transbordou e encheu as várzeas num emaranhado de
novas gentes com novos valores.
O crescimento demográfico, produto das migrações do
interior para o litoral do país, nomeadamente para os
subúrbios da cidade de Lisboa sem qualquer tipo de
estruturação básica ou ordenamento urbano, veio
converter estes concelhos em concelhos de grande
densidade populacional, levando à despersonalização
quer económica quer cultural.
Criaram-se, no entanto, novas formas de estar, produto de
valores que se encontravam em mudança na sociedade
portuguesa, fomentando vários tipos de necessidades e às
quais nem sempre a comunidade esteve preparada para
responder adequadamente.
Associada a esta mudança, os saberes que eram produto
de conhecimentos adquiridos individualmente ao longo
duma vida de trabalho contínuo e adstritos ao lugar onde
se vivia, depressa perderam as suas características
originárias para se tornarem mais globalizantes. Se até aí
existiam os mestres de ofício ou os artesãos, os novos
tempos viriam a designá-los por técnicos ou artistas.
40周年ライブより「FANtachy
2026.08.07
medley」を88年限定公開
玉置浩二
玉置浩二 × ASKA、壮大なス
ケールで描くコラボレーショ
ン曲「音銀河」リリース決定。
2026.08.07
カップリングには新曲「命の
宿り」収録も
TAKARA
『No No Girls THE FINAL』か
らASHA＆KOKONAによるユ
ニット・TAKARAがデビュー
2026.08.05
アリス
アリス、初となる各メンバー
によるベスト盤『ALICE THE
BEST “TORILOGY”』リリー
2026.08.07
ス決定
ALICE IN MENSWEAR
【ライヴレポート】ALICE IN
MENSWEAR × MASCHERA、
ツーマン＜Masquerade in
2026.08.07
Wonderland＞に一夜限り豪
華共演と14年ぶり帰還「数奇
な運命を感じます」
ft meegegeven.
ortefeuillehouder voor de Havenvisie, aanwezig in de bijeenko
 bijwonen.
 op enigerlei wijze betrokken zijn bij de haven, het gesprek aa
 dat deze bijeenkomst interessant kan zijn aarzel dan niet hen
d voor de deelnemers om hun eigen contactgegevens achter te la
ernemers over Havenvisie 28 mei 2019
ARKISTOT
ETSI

____

> **WHAT THE TASK REQUIRES**:
Lines from the entries that contain the word "MENSWEAR" are what the answer must hold.

> **TASK ANSWER**:
ALICE IN MENSWEAR
MENSWEAR × MASCHERA、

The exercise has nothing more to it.